## STUDY TEXT
....

Mechanism of action of anti-CD20 effects include:

- Complement dependent cytotoxicity Anti-CD20 mAbs interact with C1q complement protein, leading to classical complement pathway activation and eventual complement dependent cytotoxicity.
- Fcγ receptor mediated effects Fcγ receptors expressed on neutrophils, NK cells or macrophages interact with Fc part of anti-CD20 mAb. The interaction leads to enhanced cytotoxic activity of NK cells (antibody-dependent cell-mediated cytotoxicity) and phagocytosis by macrophages and neutrophils (antibody-dependent cell-mediated phagocytosis).
- Hyper-crosslinking The accumulation of anti-CD20 mAbs on the cell surface may cause caspase-dependent apoptotic cell death.

....

## EXERCISES TO COMPLETE
1) According to the text on anti-CD20 mechanisms of action, which complement protein do anti-CD20 mAbs interact with?
2) Write the next part of the text on anti-CD20 mechanisms of action, starting after its last sentence.

(Collected data)
....

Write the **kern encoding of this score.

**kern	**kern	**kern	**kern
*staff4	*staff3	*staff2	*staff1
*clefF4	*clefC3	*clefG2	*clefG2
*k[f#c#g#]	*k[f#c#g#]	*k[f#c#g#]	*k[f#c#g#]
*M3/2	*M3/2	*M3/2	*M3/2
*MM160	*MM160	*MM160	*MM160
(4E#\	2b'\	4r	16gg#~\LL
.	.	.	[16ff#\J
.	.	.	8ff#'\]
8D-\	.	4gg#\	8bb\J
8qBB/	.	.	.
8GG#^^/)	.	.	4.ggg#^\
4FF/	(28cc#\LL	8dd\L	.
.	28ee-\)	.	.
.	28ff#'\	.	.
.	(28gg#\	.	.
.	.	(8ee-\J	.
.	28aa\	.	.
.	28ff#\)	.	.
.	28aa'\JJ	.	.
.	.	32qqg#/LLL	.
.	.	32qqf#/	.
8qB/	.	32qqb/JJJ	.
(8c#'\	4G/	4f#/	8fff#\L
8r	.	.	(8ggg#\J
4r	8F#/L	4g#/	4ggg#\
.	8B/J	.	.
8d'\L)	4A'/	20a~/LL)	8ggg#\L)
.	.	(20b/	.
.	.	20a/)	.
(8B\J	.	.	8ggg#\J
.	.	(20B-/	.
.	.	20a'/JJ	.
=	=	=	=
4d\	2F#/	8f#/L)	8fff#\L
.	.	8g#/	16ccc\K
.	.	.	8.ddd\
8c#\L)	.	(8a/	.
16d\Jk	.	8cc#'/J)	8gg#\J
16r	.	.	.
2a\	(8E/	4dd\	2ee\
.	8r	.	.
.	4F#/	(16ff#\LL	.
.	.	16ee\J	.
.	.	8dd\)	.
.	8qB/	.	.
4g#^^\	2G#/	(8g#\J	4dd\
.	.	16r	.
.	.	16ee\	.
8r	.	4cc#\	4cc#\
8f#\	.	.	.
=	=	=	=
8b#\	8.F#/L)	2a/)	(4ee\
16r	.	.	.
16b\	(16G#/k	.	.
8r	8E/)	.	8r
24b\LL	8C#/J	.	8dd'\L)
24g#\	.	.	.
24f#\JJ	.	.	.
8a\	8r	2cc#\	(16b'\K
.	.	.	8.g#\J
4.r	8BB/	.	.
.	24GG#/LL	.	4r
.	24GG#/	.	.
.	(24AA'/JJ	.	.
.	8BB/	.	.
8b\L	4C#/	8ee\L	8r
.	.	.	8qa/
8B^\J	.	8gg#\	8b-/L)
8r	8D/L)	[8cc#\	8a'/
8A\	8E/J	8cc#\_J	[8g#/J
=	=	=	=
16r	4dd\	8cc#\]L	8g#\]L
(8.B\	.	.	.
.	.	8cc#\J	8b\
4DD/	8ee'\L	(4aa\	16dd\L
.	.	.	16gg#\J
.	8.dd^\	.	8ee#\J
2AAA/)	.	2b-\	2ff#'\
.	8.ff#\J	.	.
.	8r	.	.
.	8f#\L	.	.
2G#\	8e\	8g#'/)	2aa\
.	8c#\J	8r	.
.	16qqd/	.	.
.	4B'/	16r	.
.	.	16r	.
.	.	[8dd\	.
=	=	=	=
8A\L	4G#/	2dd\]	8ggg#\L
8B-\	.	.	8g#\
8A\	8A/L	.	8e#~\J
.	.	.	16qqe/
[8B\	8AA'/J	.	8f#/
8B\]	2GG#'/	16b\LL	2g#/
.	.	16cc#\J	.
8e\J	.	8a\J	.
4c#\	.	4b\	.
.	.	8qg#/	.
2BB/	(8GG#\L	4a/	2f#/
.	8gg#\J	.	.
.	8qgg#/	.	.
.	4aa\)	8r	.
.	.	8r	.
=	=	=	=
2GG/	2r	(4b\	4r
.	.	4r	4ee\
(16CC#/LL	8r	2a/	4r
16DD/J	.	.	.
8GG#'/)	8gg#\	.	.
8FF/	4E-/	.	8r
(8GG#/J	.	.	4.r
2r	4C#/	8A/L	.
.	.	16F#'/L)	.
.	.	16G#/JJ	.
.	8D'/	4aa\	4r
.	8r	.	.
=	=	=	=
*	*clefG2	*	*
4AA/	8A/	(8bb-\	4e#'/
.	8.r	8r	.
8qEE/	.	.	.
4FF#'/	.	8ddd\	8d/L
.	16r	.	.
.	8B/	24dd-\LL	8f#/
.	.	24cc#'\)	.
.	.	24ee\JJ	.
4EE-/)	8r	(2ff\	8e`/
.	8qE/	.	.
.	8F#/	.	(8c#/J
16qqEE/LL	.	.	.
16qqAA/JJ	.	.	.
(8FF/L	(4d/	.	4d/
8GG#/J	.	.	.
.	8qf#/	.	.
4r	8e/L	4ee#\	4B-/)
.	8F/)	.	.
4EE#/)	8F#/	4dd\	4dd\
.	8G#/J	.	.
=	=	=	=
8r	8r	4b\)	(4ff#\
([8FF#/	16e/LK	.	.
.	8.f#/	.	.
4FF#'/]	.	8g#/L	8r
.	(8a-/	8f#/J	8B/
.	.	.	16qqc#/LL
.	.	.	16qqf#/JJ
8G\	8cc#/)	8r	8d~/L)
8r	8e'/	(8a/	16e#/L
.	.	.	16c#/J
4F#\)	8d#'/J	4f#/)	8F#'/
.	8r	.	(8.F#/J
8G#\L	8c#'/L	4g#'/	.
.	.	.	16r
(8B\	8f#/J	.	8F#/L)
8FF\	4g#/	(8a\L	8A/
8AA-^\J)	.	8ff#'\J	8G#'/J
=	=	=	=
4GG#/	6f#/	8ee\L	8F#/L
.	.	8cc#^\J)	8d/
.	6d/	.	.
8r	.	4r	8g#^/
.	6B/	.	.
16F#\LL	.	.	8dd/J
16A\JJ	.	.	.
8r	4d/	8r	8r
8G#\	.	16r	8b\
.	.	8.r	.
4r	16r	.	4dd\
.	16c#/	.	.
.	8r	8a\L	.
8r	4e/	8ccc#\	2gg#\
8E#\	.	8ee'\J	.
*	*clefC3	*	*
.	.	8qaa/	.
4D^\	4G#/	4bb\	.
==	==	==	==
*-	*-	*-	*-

....

## TASK RESULTS
1) C1q

2)
=== In clinical practice ===

Examples of anti-CD20 mAbs and their approval status:

| Generic name | Format | Indication | Approval status (FDA/EMA) |
|---|---|---|---|
| Rituximab | chimeric IgG1 | NHL | 1998/1997 |
| Ibritumomab | mouse IgG1 | NHL | 2002/2004 |
| Ofatumumab | human IgG1 | CLL, MS | 2009/2009 |
| Obinutuzumab | humanized IgG1 | CLL | 2013/2014 |
| Ocrelizumab | humanized IgG1 | MS | 2017/2018 |
| Veltuzumab | humanized IgG1 | NHL, CLL, ITP | clinical trials |
| Ublituximab | chimeric IgG1 | CLL, MS | 2022/2023 |
| Ocaratuzumab | humanized IgG1 | CLL | clinical trials |

CD20 is the target of the mAbs rituximab, ocrelizumab, obinutuzumab, ofatumumab, ibritumomab tiuxetan, tositumomab, and ublituximab, which are all active agents in the treatment of all B cell lymphomas, leukemias, and B cell-mediated autoimmune diseases.

The anti-CD20 mAB ofatumumab (Genmab) was approved by FDA in October 2009 for chronic lymphocytic leukemia.

The anti-CD20 mAB obinutuzumab (Gazyva) was approved by FDA in November 2013 for chronic lymphocytic leukemia.

Ocrelizumab was approved by the FDA in March 2017 for multiple sclerosis as the first treatment of the primary progressive form of MS. Clinical trials in rheumatoid arthritis and systemic lupus erythematosus were discontinued in 2010 due to an infection related safety risk.

Although phase II trials for the use of Rituximab in myalgic encephalomyelitis showed promising results, these could not be replicated in a large randomized controlled trial and preliminary results from a Phase III trial were negative.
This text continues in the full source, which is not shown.